Something oozed from the man’s ear, leaving Stephan feeling the vomit rise in his throat, but too afraid to move away lest he be found.
Another brownshirt said, “You better be careful or you’ll have Jew brain on your boots,” and the whole group laughed.
The firefighters turned back to watch the fire again, one saying, “We ought to do something before the flames spread to the other buildings and get out of hand.”
“This mob would kill us for interfering,” his companion said.
The crowd cheered at the sound of something collapsing—a roof beam, Stephan thought, although it was outside the frame of what he could see. All he could see through the grate beyond the man’s head was spark and flame roaring up into the dark, smoky sky. A spark alit on the roof of the building beside the synagogue.
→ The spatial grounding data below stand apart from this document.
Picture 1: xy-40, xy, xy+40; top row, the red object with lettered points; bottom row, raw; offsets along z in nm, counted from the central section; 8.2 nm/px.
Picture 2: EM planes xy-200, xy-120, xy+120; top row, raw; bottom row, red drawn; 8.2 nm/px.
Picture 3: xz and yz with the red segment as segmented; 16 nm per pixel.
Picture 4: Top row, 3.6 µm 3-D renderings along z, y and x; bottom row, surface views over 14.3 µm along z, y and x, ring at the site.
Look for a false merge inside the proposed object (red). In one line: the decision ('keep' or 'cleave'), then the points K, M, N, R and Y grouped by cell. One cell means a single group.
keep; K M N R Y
Only then did the firefighters move to action, and only to keep the fire from spreading as the synagogue continued to burn.
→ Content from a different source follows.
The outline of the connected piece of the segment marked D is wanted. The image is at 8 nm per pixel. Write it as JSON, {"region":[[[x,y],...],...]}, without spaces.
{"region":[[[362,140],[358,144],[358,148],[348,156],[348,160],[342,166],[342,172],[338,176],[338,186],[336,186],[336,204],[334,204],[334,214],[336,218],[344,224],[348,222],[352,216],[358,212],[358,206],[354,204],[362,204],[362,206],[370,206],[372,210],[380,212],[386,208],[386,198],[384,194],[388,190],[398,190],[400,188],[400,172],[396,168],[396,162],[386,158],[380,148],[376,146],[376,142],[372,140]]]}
BACK IN THE tunnels under his own neighborhood, Stephan peeked from the kiosk on the Ringstrasse up to the servants’-floor windows, hoping to hear the “Ave Maria.” But there was only Rolf standing guard at the door for the Nazis now.
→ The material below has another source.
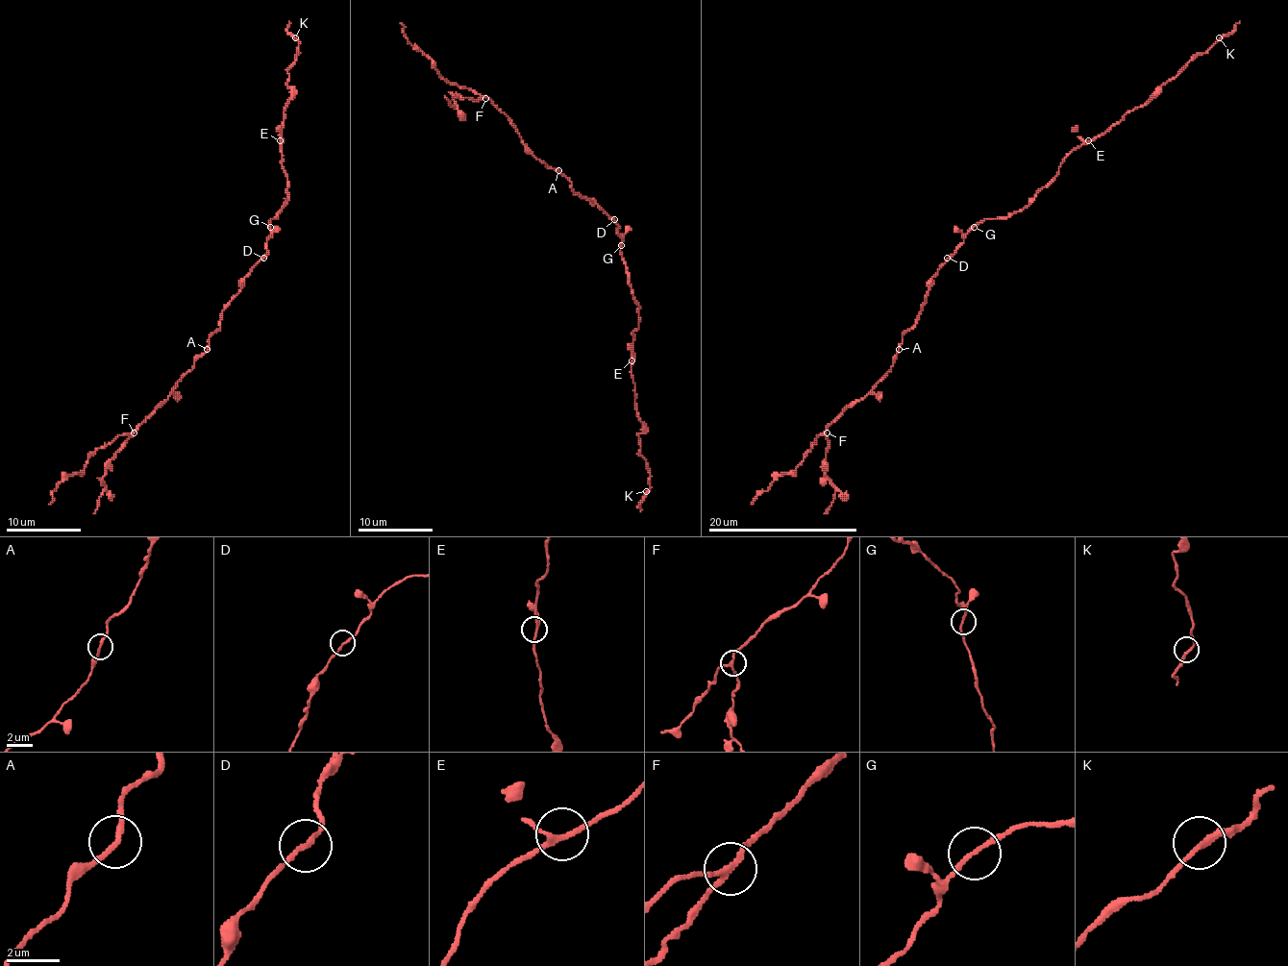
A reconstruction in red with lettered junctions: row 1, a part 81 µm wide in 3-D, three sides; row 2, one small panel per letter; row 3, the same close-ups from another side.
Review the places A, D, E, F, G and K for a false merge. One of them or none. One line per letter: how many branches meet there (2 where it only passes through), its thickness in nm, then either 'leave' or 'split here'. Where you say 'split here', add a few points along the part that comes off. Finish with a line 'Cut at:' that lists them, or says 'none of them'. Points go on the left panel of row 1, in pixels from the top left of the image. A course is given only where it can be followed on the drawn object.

He returned through the underground to the chocolate cellar. He was so tired, so cold. He moved in shadow and silence up to his father’s office. He stretched out on his father’s office sofa, where, in the earliest days of Mutti’s illness, he had often come after school, as tired in those day
s as he now was. He used to fall asleep on this couch to the comforting sound of Papa working at his desk, and wake hours later to the soft feel of a blanket Papa had spread over him, and Papa, working at his desk, smiling at him and saying, “Even a soul submerged in sleep is hard at work and helps make something of the world.”
He wondered where Papa was now, where the truck had taken him.
He would wait here for Uncle Michael. Uncle Michael would help him figure out what to do.
No Escape
Stephan woke in the darkness to the sound of a woman’s voice approaching, a familiar voice. He rolled silently off the couch and under it just as the office door opened.
The woman giggled. “Really, Michael, I couldn’t.”
Had Aunt Lisl come back from Shanghai?
“Why can’t you?” Uncle Michael said in a teasing tone not unlike that he’d so often used to ask whether Stephan had kissed Žofie-Helene.
Stephan listened, holding his breath, as his uncle lifted the woman and laid her out on the sofa, which sagged toward him. His uncle’s feet skimmed off shoes only inches from Stephan’s face.
“Michael,” the woman said, and Stephan recognized the voice of Anita, his father’s secretary, to whose image Stephan had sometimes pleasured himself.
“Didn’t you do this with Herman?” his uncle asked. “After Ruchele got so sick?”
“Michael,” the woman said again, with a note of objection in her voice.
Her breathing grew deeper as Uncle Michael’s trousers dropped to the floor around his feet, the belt buckle clanking against the wood floor so close that Stephan nearly gasped. The gasp, though, came from Anita, as the shadow of Uncle Michael stepped out of the puddle of trousers and the couch above Stephan creaked even lower under his uncle’s added weight.
The woman’s gasp turned to a moan, then, as it had so often in Stephan’s dark bedroom, in his imagination. The couch overhead began to move rhythmically, slowly at first, and then faster and faster, until his uncle gasped quietly, “Lisl.” And still Stephan could do nothing but lie there, absolutely still, trying not to think of his own shameful imaginings, pushing away the awful thought of his father with Anita on this same couch, where Stephan had so often found escape.